Ночь перед боем
Ночь перед боем
Кто был на фронте, тот знает, как долго тянется ночь перед решительным боем. Федор Кривонос, возглавивший взвод, то и дело поглядывал на циферблат наручных часов: минуты не шли, а ползли.
Курсанты заняли оборону в подвалах, на чердаках домов, прилегавших к Береговой улице и Темерницкому проспекту. Два других взвода расположились выше, у здания хлебозавода.
Федор и несколько курсантов засели во дворе углового дома, разбитого снарядом. Отсюда хорошо просматривались вражеские позиции. Слева угадывались массивные фермы железнодорожного моста. Прямо перед глазами, на подъездных путях за Темерничкой, громоздились опрокинутые вагоны.
Бойцы вполголоса перебрасывались короткими фразами.

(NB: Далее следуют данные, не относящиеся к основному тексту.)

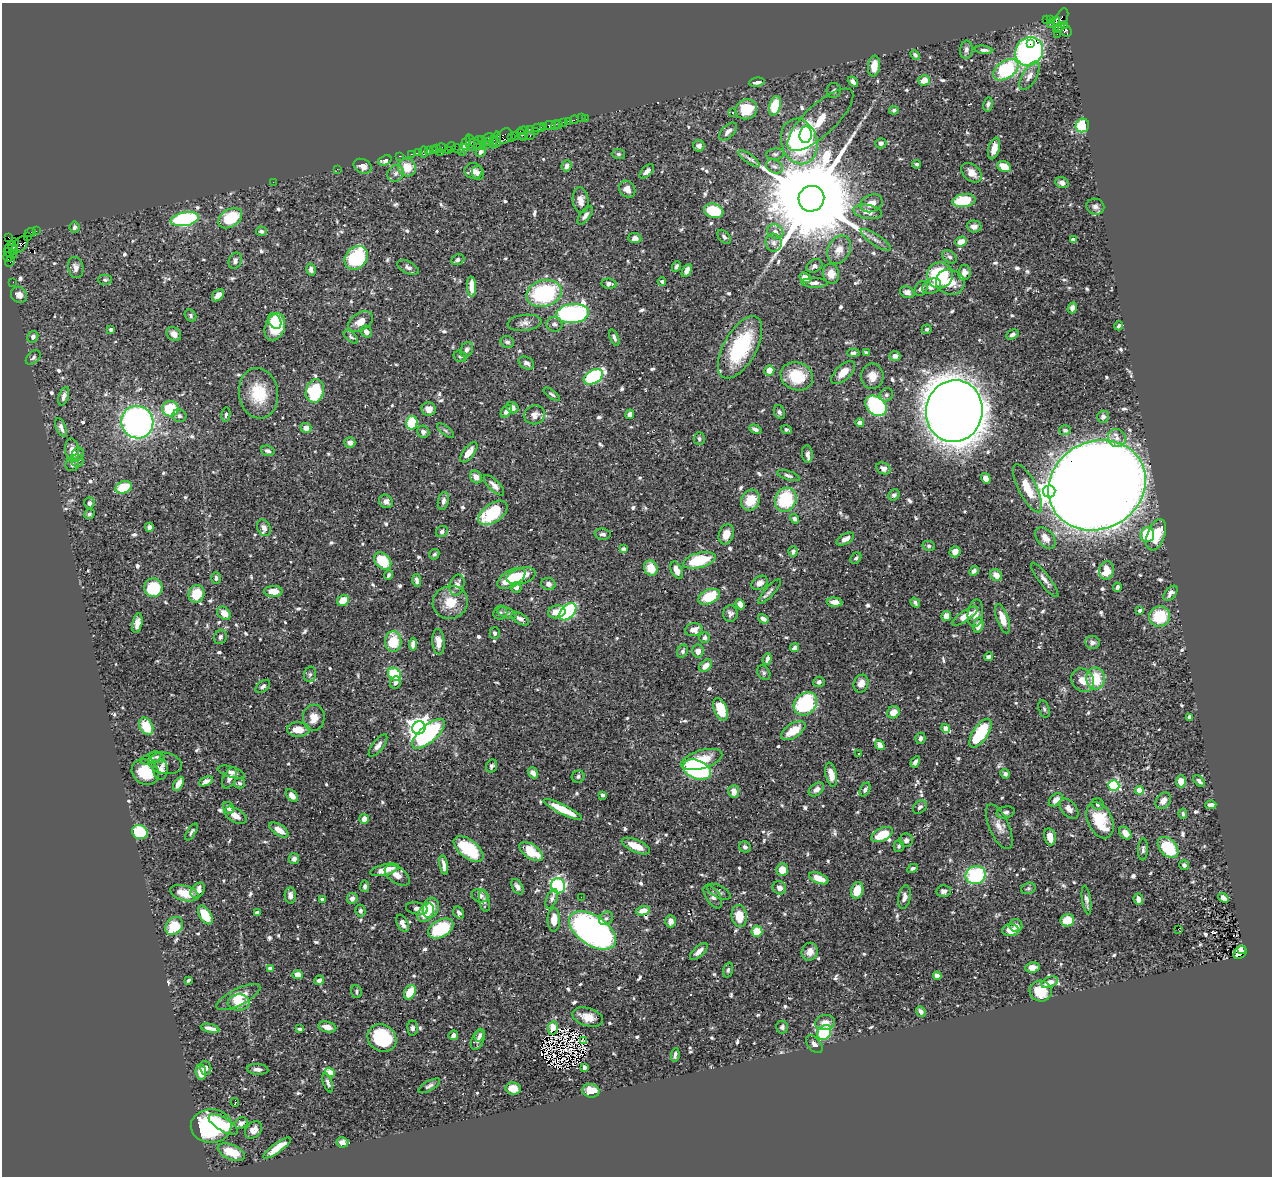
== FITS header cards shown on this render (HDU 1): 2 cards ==
NAXIS1  =                 1270
NAXIS2  =                 1174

Нервное напряжение требовало разрядки.
— Я вот о чем думаю, — сказал курсант Кузьменко, — учились мы бороться с бандитами, а довелось нам с танками воевать.
— На то мы и рабоче-крестьянская милиция, — отозвался Кривонос, — чтобы народ защищать. Мы ведь и сейчас с бандитами бьемся, с целой армией фашистских бандитов.
— Это точно, — подтвердил Кузьменко, — только вот сил у нас маловато.
— А ты воюй не числом, а умением, — по-суворовски.
Над переездом взмыли в небо две сигнальные ракеты. И сейчас же с вражеской стороны грохнул пушечный выстрел. Просвистел над головами снаряд, невдалеке от переправы вскинулся тяжелый гром разрыва. И снова рявкнула пушка...
— Самоходка бьет, — определил по звуку Кривонос, — та, что у пакгауза.
Фашистская самоходка продолжала посылать к переправе снаряды.
Гитлеровцы предпочитали ночами не воевать, но всегда опасались русских контратак. Так и на этот раз. Вдруг ни с того, ни с сего начинали строчить автоматы. То и дело над железнодорожным полотном вспыхивали осветительные ракеты.
Федор, привалившись плечом к уцелевшей кирпичной стене, задумался. Приближался час тяжелого испытания, час неравного боя. У врагов — танки и пушки; у курсантов — винтовки и наганы. И все-таки надо было выполнить приказ: не дать фашистам до завтрашнего вечера прорваться к переправе.
В такую тревожную ночь как не вспомнить о минувших днях, о родных и близких людях. В памяти одна за другой выплывали картины прошлого... Кубань, родная станица Батуринская, вихрастые мальцы — друзья быстро промелькнувшего детства. Феде еще и пятнадцати не было, а он уже батрачил у станичного богатея Петра Жука. Целых пять лет тянулось это. А потом Жука раскулачили, а двадцатилетний Кривонос стал комсомольцем. Было это в 1930 году.
Вспомнилось Федору и другое: летят по степи молодые бойцы-кавалеристы, скачут через овраг гривастые кони. Дух захватывает! И первым скачет на своем буланом он, командир отделения Кривонос... Добрую школу прошел в армии.
Эта картина сменилась другой. Берег Черного моря, ослепительный блеск солнца. Вдоль геленджикской набережной с книгами под мышкой идет к знакомому зданию Федор Кривонос — слушатель курсов комсомольских пропагандистов. Сюда после демобилизации послали его учиться.
Потом — возвращение в Батуринскую. Ребята избрали Федора секретарем комсомольской ячейки. Два года был он вожаком станичной молодежи.
А вскоре вызвали в Краснодар. В крайкоме комсомола сказали: «Мы хотим послать тебя на работу в милицию. Там нужны сейчас надежные люди. Согласен?». Разве мог Федор отказаться? Комсомольцу положено идти туда, где он нужнее.
И вот, уже в милицейской форме, шагает он по городским улицам. Дежурства и снова дежурства. Да еще учеба в общеобразовательной школе. Наверстывая упущенное, молодой милиционер закончил шестой и седьмой классы.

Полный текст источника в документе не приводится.